I could be wrong as I haven’t heard any commentary on this but my thought was that Sale was going to be pitching game 5. His one inning of relief was being treated as an intense side session of sorts. Perhaps that would have limited his pitch count a bit, but I have to imagine he was still viewed as the starter and, as long as he was pitching well, would have gone at least 5 innings.

timprov
5 years ago
Reply to  Uncle Spike

Since the new Fangraphs orthodoxy seems to be that pulling your starter after 45 pitches is the best strategy, probably any limitations wouldn’t have been a problem.

Dave T
5 years ago
Reply to  Uncle Spike

I wholeheartedly agree with Uncle Spike. I can’t imagine that the Red Sox would have brought Sale in when they did if the team thought it would dramatically impact his availability for a potential Game 5. Sale ended up being highly efficient, throwing only 13 pitches to get through one inning, so all signs point to the plan remaining that Sale would have started Game 5.

stever20member
5 years ago
Reply to  Dave T

He might have started, but you would think that it would have limited how far he could go in game 5. Maybe they would think Price would be better in a bullpen situation??? Although there in a piggyback situation you have 2 lefties.
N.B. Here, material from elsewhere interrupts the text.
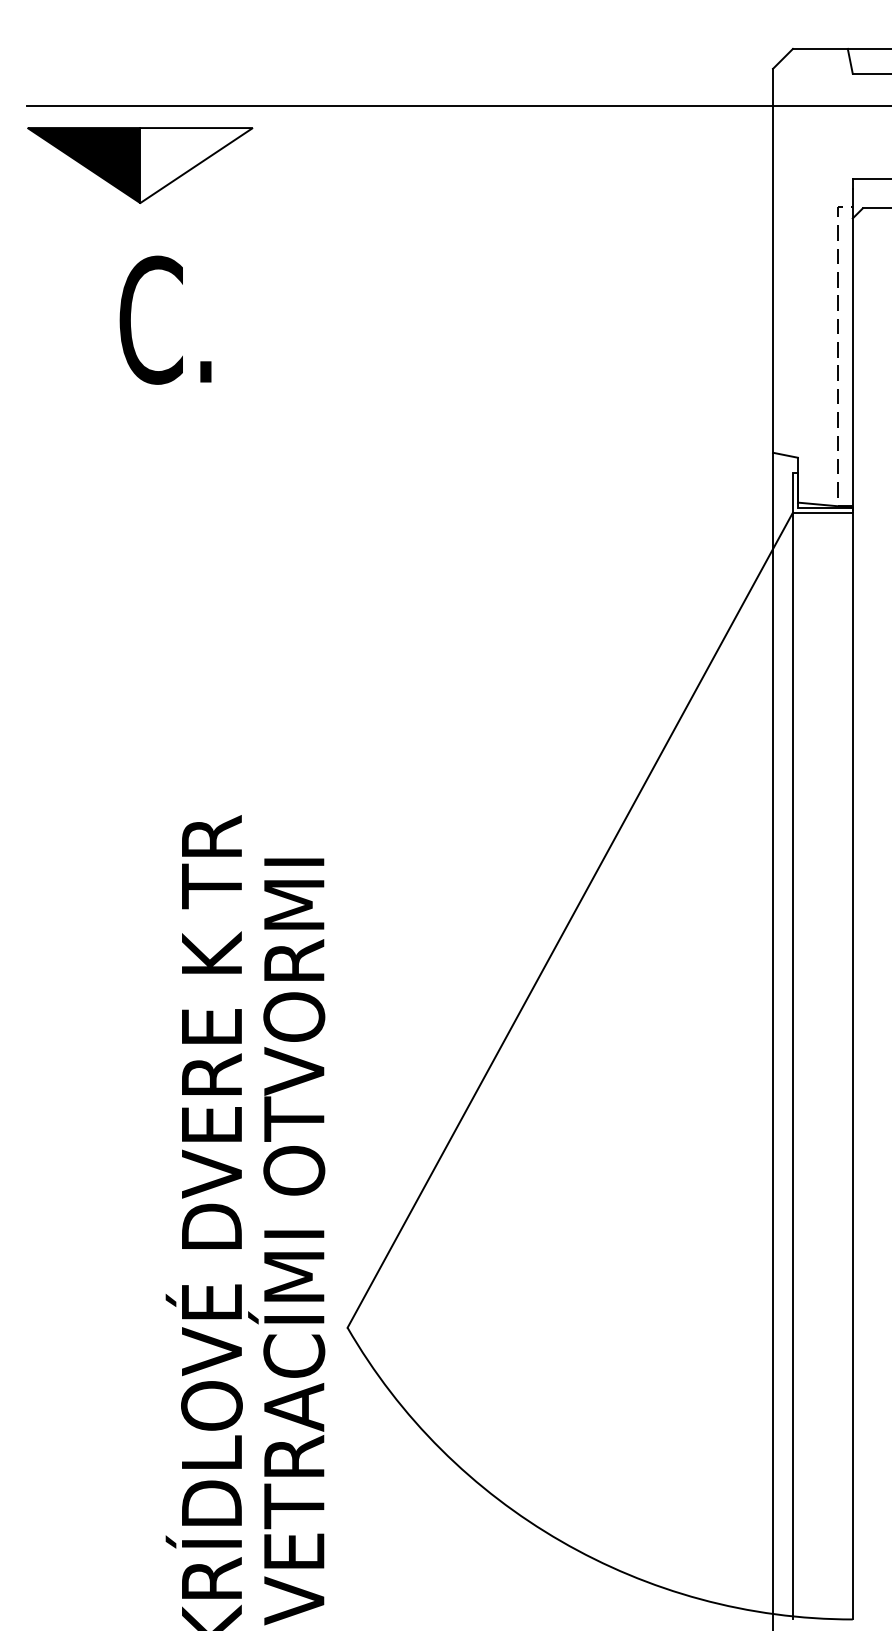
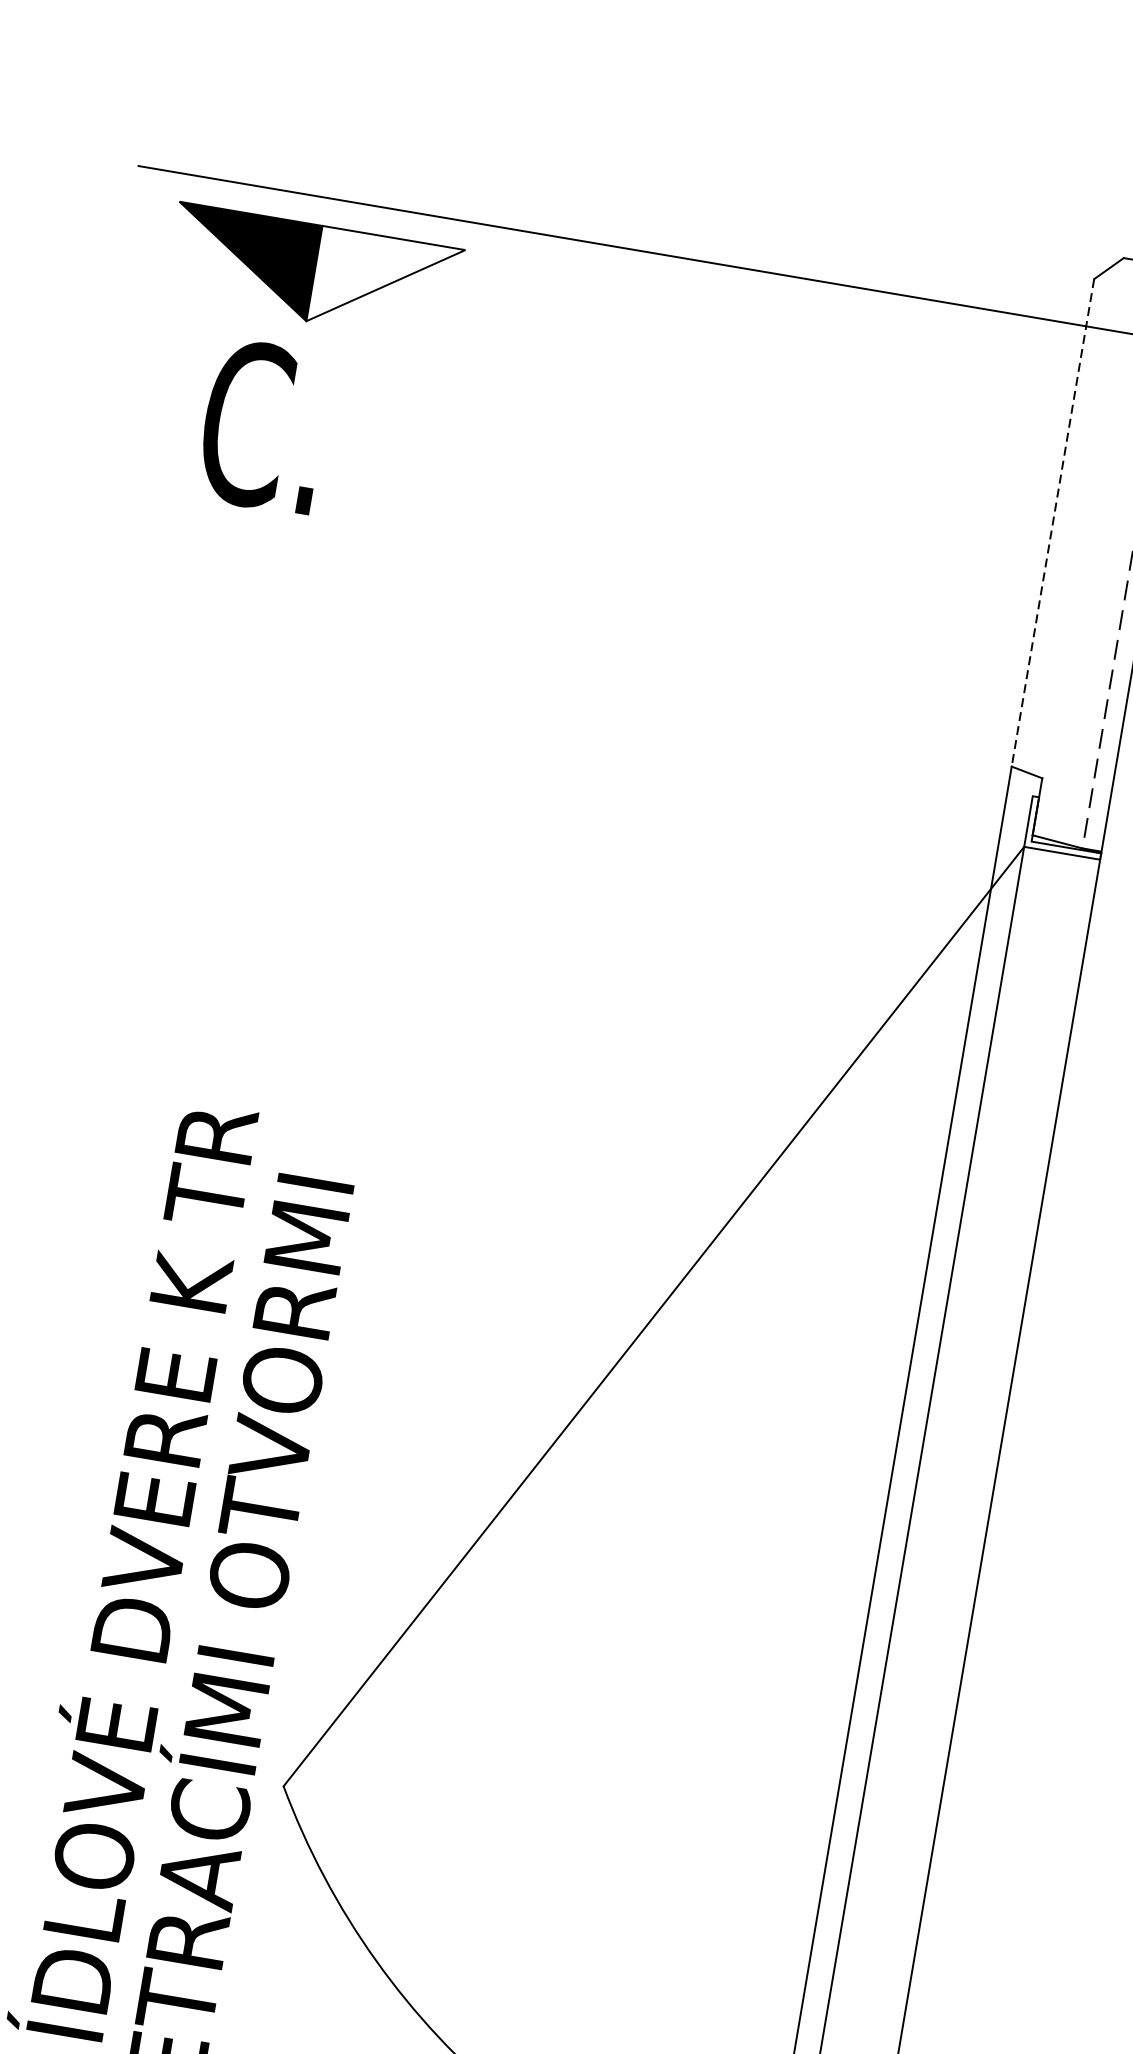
part: (140, 165) -> (314, 273), moved
line: (773, 260) -> (1053, 522), solid -> dashed
text: (165, 319) -> (264, 425), moved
Not the typical piggyback situation.

takkr22
5 years ago
Reply to  stever20

Easily Sale would have started game 5. He threw 13 pitches.

stever20member
5 years ago
Reply to  takkr22

No doubt he would have started. But how long would he have been able to go? How effective would he have been?

Those 2 questions are ones that Cora is happy as anything he doesn’t have to worry about. That move could have blown up in his face very easily.